The Dark Side of Opiate Addiction
The sobering statistics regarding the abuse of an addiction to opiate drugs is astounding. As the latest opiate addictive statistics divulge, Heroin is the most widely used illegal opiate but prescription opiate killers like Oxycontin, Morphine, Oxycodone, etc. are just as dangerous. Opiate addiction is recognized as a central nervous system disorder which leads to potentially fatal diseases that requires long term treatment and care. Most people become physically dependent on the drug with the very first or second use.
What is Opiate Addiction?
Prolonged use of opiates leads to nerve damage within the brain, stopping the natural painkillers known as endorphins to do their natural pain relieving process. Hence, the body is incapable of reducing or masking pain. Thus further degeneration of the nerve cells that reduce pain results in physical dependency on opiates as an external supply source. This leads to opiate addiction.
Long term opiate abuse leads to physical dependency which is barred by what is known as opiate withdrawal. The physical and psychological illness that is associated with the sudden withdrawal of the drug is difficult and potentially deadly to cope with for the patient. Addicts who try to stop using find themselves going back to the drugs just to make the unpleasant withdrawal symptoms like diarrhea, cramps, excessive sweating and nausea, go away.
What are opiates’ short-term effects?
After the initial euphoric feeling from the drug that lasts several hours, other less-enjoyable short term effects include:
- With large doses, user cannot be awakened, pupils become smaller, and the skin becomes cold, moist and bluish in color. Breathing slows down and can lead to death.
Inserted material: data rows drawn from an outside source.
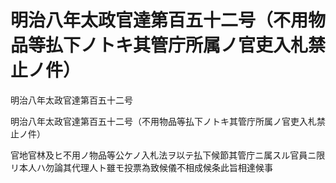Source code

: # 明治八年太政官達第百五十二号（不用物品等払下ノトキ其管庁所属ノ官吏入札禁止ノ件）

明治八年太政官達第百五十二号

明治八年太政官達第百五十二号（不用物品等払下ノトキ其管庁所属ノ官吏入札禁止ノ件）

官地官林及ヒ不用ノ物品等公ケノ入札法ヲ以テ払下候節其管庁ニ属スル官員ニ限リ本人ハ勿論其代理人ト雖モ投票為致候儀不相成候条此旨相達候事
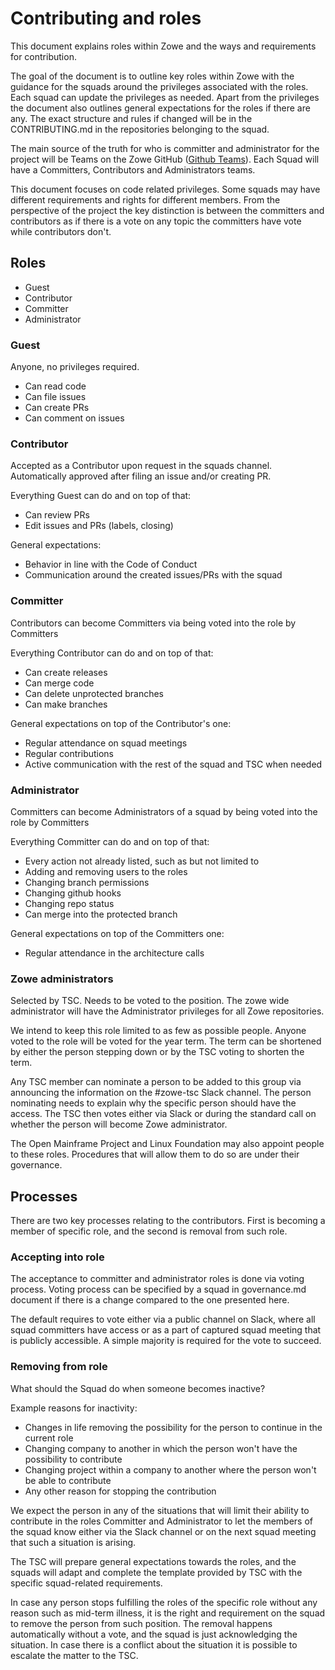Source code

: # Contributing and roles

This document explains roles within Zowe and the ways and requirements for contribution.  

The goal of the document is to outline key roles within Zowe with the guidance for the squads around the privileges associated with the roles. Each squad can update the privileges as needed. Apart from the privileges the document also outlines general expectations for the roles if there are any. The exact structure and rules if changed will be in the CONTRIBUTING.md in the repositories belonging to the squad. 

The main source of the truth for who is committer and administrator for the project will be Teams on the Zowe GitHub ([Github Teams](https://github.com/orgs/zowe/teams)). Each Squad will have a Committers, Contributors and Administrators teams. 

This document focuses on code related privileges. Some squads may have different requirements and rights for different members. From the perspective of the project the key distinction is between the committers and contributors as if there is a vote on any topic the committers have vote while contributors don't.

## Roles

- Guest
- Contributor
- Committer
- Administrator

### Guest

Anyone, no privileges required. 

- Can read code
- Can file issues
- Can create PRs
- Can comment on issues

### Contributor

Accepted as a Contributor upon request in the squads channel. Automatically approved after filing an issue and/or creating PR. 

Everything Guest can do and on top of that:

- Can review PRs
- Edit issues and PRs (labels, closing)

General expectations:

- Behavior in line with the Code of Conduct
- Communication around the created issues/PRs with the squad

### Committer

Contributors can become Committers via being voted into the role by Committers

Everything Contributor can do and on top of that:

- Can create releases
- Can merge code
- Can delete unprotected branches
- Can make branches

General expectations on top of the Contributor's one:

- Regular attendance on squad meetings
- Regular contributions
- Active communication with the rest of the squad and TSC when needed

### Administrator

Committers can become Administrators of a squad by being voted into the role by Committers

Everything Committer can do and on top of that:

- Every action not already listed, such as but not limited to
- Adding and removing users to the roles
- Changing branch permissions
- Changing github hooks
- Changing repo status
- Can merge into the protected branch

General expectations on top of the Committers one:

- Regular attendance in the architecture calls

### Zowe administrators

Selected by TSC. Needs to be voted to the position. The zowe wide administrator will have the Administrator privileges for all Zowe repositories. 

We intend to keep this role limited to as few as possible people. Anyone voted to the role will be voted for the year term. The term can be shortened by either the person stepping down or by the TSC voting to shorten the term. 

Any TSC member can nominate a person to be added to this group via announcing the information on the #zowe-tsc Slack channel. The person nominating needs to explain why the specific person should have the access. The TSC then votes either via Slack or during the standard call on whether the person will become Zowe administrator.

The Open Mainframe Project and Linux Foundation may also appoint people to these roles. Procedures that will allow them to do so are under their governance. 

## Processes

There are two key processes relating to the contributors. First is becoming a member of specific role, and the second is removal from such role. 

### Accepting into role

The acceptance to committer and administrator roles is done via voting process. Voting process can be specified by a squad in governance.md document if there is a change compared to the one presented here. 

The default requires to vote either via a public channel on Slack, where all squad committers have access or as a part of captured squad meeting that is publicly accessible. A simple majority is required for the vote to succeed.

### Removing from role

What should the Squad do when someone becomes inactive?

Example reasons for inactivity:

- Changes in life removing the possibility for the person to continue in the current role
- Changing company to another in which the person won't have the possibility to contribute
- Changing project within a company to another where the person won't be able to contribute
- Any other reason for stopping the contribution

We expect the person in any of the situations that will limit their ability to contribute in the roles Committer and Administrator to let the members of the squad know either via the Slack channel or on the next squad meeting that such a situation is arising.

The TSC will prepare general expectations towards the roles, and the squads will adapt and complete the template provided by TSC with the specific squad-related requirements.

In case any person stops fulfilling the roles of the specific role without any reason such as mid-term illness, it is the right and requirement on the squad to remove the person from such position. The removal happens automatically without a vote, and the squad is just acknowledging the situation. In case there is a conflict about the situation it is possible to escalate the matter to the TSC.
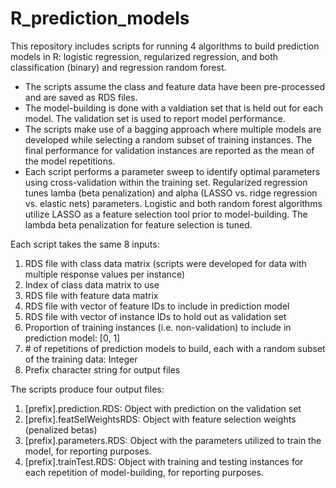 # R_prediction_models

This repository includes scripts for running 4 algorithms to build prediction models in R: logistic regression, regularized regression, and both classification (binary) and regression random forest.

* The scripts assume the class and feature data have been pre-processed and are saved as RDS files.
* The model-building is done with a valdiation set that is held out for each model. The validation set is used to report model performance.
* The scripts make use of a bagging approach where multiple models are developed while selecting a random subset of training instances. The final performance for validation instances are reported as the mean of the model repetitions.
* Each script performs a parameter sweep to identify optimal parameters using cross-validation within the training set. Regularized regression tunes lamba (beta penalization) and alpha (LASSO vs. ridge regression vs. elastic nets) parameters. Logistic and both random forest algorithms utilize LASSO as a feature selection tool prior to model-building. The lambda beta penalization for feature selection is tuned.

Each script takes the same 8 inputs:
1) RDS file with class data matrix (scripts were developed for data with multiple response values per instance)
2) Index of class data matrix to use
3) RDS file with feature data matrix
4) RDS file with vector of feature IDs to include in prediction model
5) RDS file with vector of instance IDs to hold out as validation set
6) Proportion of training instances (i.e. non-validation) to include in prediction model: [0, 1]
7) \# of repetitions of prediction models to build, each with a random subset of the training data: Integer
8) Prefix character string for output files

The scripts produce four output files:
1) [prefix].prediction.RDS: Object with prediction on the validation set
2) [prefix].featSelWeightsRDS: Object with feature selection weights (penalized betas)
3) [prefix].parameters.RDS: Object with the parameters utilized to train the model, for reporting purposes.
4) [prefix].trainTest.RDS: Object with training and testing instances for each repetition of model-building, for reporting purposes.
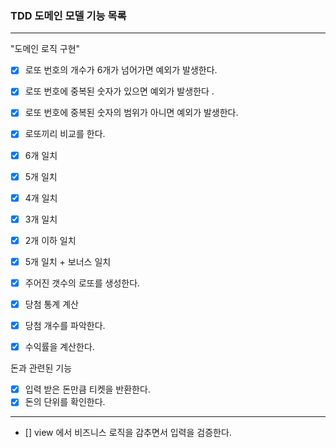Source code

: 
### TDD 도메인 모델 기능 목록

---
"도메인 로직 구현"

- [x] 로또 번호의 개수가 6개가 넘어가면 예외가 발생한다.
- [x] 로또 번호에 중복된 숫자가 있으면 예외가 발생한다 .
- [x] 로또 번호에 중복된 숫자의 범위가 아니면 예외가 발생한다.

- [x] 로또끼리 비교를 한다.
- [x] 6개 일치
- [x] 5개 일치
- [x] 4개 일치
- [x] 3개 일치
- [x] 2개 이하 일치

- [x] 5개 일치 + 보너스 일치
- [x] 주어진 갯수의 로또를 생성한다.

-[x] 당첨 통계 계산
-[x] 당첨 개수를 파악한다.
-[x] 수익률을 계산한다.

 돈과 관련된 기능
-[x] 입력 받은 돈만큼 티켓을 반환한다.
-[x] 돈의 단위를 확인한다.
---

- [] view 에서 비즈니스 로직을 감추면서 입력을 검증한다.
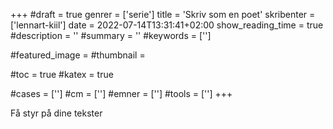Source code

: +++
#draft = true
genrer = ['serie']
title = 'Skriv som en poet'
skribenter = ['lennart-kiil']
date = 2022-07-14T13:31:41+02:00
show_reading_time = true
#description = ''
#summary = ''
#keywords = ['']

#featured_image =
#thumbnail =

#toc = true
#katex = true

#cases = ['']
#cm = ['']
#emner = ['']
#tools = ['']
+++

Få styr på dine tekster
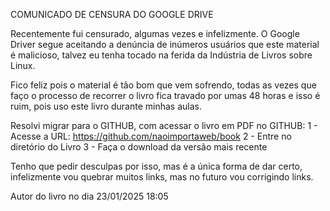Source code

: COMUNICADO DE CENSURA DO GOOGLE DRIVE

Recentemente fui censurado, algumas vezes e infelizmente. O Google Driver segue aceitando a denúncia de inúmeros usuários que este material é malicioso, talvez eu tenha tocado na ferida da Indústria de Livros sobre Linux.

Fico feliz pois o material é tão bom que vem sofrendo, todas as vezes que faço o processo de recorrer o livro fica travado por umas 48 horas e isso é ruim, pois uso este livro durante minhas aulas.

Resolvi migrar para o GITHUB, com acessar o livro em PDF no GITHUB:
1 - Acesse a URL: https://github.com/naoimportaweb/book
2 - Entre no diretório do Livro
3 - Faça o download da versão mais recente


Tenho que pedir desculpas por isso, mas é a única forma de dar certo, infelizmente vou quebrar muitos links, mas no futuro vou corrigindo links.

Autor do livro no dia 23/01/2025 18:05
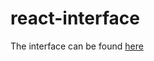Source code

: # react-interface

The interface can be found [here](https://shreymalhan.github.io/react-interface/)

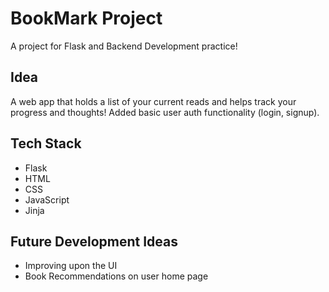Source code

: # BookMark Project
A project for Flask and Backend Development practice!

## Idea
A web app that holds a list of your current reads and helps track your progress and thoughts! Added basic user auth functionality (login, signup).

## Tech Stack 
- Flask
- HTML
- CSS
- JavaScript
- Jinja

## Future Development Ideas
- Improving upon the UI
- Book Recommendations on user home page

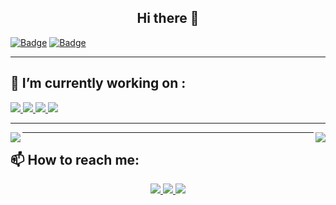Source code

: ### <h2 align="center">Hi there 👋</h2>

  
[![Badge](https://widget.realdeveloper.pro/api/badge?title=%20I’m%20currently%20working%20on%20:%20&badges=JavaScript,jQuery,Html5,CSS3,Bootstrap,UIkit)](https://github.com/Arash-Pouya)
[![Badge](https://widget.realdeveloper.pro/api/badge?title=%20I’m%20currently%20learning%20:%20&badges=React,Material%20UI)](https://github.com/Arash-Pouya)

 <hr>
 
 
<h2> 🔭 I’m currently working on : </h2>

  <a href="">
    <img src="https://img.shields.io/badge/JavaScript-F7DF1E?style=for-the-badge&logo=javascript&logoColor=black"/>
  </a>
    <a href="">
    <img src="https://img.shields.io/badge/React-20232A?style=for-the-badge&logo=react&logoColor=61DAFB"/>
  </a>
    <a href="">
    <img src="https://img.shields.io/badge/HTML5-E34F26?style=for-the-badge&logo=html5&logoColor=white"/>
  </a>
    <a href="">
    <img src="https://img.shields.io/badge/CSS3-1572B6?style=for-the-badge&logo=css3&logoColor=white"/>
  </a>

 <hr>
 <div>
<a href="https://github.com/Arash-Pouya">
<img align="left" src="https://github-readme-stats.vercel.app/api/top-langs/?username=Arash-Pouya"/>
</a>
<a href="https://github.com/Arash-Pouya">
<img align="right" src="https://github-readme-stats.vercel.app/api?username=Arash-Pouya&show_icons=true&count_private=true&include_all_commits=true"/></a>
 </div>
 

<hr>


<h2> 📫 How to reach me: </h2>
<div align="center">
  <a href="www.linkedin.com/in/arash-pouya">
    <img src="https://img.shields.io/badge/LinkedIn-blue?style=for-the-badge&logo=linkedin&logoColor=white"/>
  </a>
    <a href="mailto:arash.pouya.c@gmailo.com">
    <img src="https://img.shields.io/badge/Gmail-D14836?style=for-the-badge&logo=gmail&logoColor=white"/>
  </a>
    <a href="https://wa.me/+989907859740">
    <img src="https://img.shields.io/badge/WhatsApp-25D366?style=for-the-badge&logo=whatsapp&logoColor=white"/>
  </a>
</div>


<!--
**Arash-Pouya/Arash-pouya** is a ✨ _special_ ✨ repository because its `README.md` (this file) appears on your GitHub profile.

Here are some ideas to get you started:

- 🔭 I’m currently working on ...
- 🌱 I’m currently learning ...
- 👯 I’m looking to collaborate on ...
- 🤔 I’m looking for help with ...
- 💬 Ask me about ...
- 📫 How to reach me: ...
- 😄 Pronouns: ...
- ⚡ Fun fact: ...
-->
<!-- - 🔭 I’m currently working on :  -->
<!-- [![Top Stack](https://widget.realdeveloper.pro/api/top?stack=JavaScript,React,Node.js)](https://github.com/Arash-Pouya) -->

<!-- 
leraning {
https://img.shields.io/badge/JavaScript-F7DF1E?style=for-the-badge&logo=javascript&logoColor=black

https://img.shields.io/badge/HTML5-E34F26?style=for-the-badge&logo=html5&logoColor=white

https://img.shields.io/badge/CSS3-1572B6?style=for-the-badge&logo=css3&logoColor=white

https://img.shields.io/badge/React-20232A?style=for-the-badge&logo=react&logoColor=61DAFB

https://img.shields.io/badge/Bootstrap-563D7C?style=for-the-badge&logo=bootstrap&logoColor=white

https://img.shields.io/badge/Material--UI-0081CB?style=for-the-badge&logo=material-ui&logoColor=white

https://img.shields.io/badge/Redux-593D88?style=for-the-badge&logo=redux&logoColor=white

https://img.shields.io/badge/React_Router-CA4245?style=for-the-badge&logo=react-router&logoColor=white

}
 -->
- Clogging of the blood vessels that lead to the lungs, liver, kidneys or brain, causing infection or death.
- Liver and heart and disease
- Physical dependence and addiction, including severe withdrawal symptoms when the user attempts to quit.
- Higher tolerance to the drug that makes the user ingests higher doses, ultimately increasing the risk of a fatal overdose.
Opiates’ long-term effects:
The world Health Organization (WHO) estimates approximately two million people in the United States alone are addicted to Prescription opiates.
The National Institute on Drug Abuse reports that an estimated 52 million people (20 percent of those aged 12 and older) have used prescription drugs for nonmedical reasons at least once in their lifetime. About 1 in 20 high school seniors reported abusing OxyContin. The latest statistics clearly show that opiate addiction is a problem that needs to be tackled.
Opiate Addiction Treatment
As prescription opiates are legal and intended for medical use, this addiction can be overlooked. Suboxone drugs are used to help addicts overcome the addiction. However, the process is often difficult and painful and it is essential for patients to take these drugs under medical supervision. A reputable drug rehabilitation center is the best approach to effectively overcome opiate or any other drug addiction.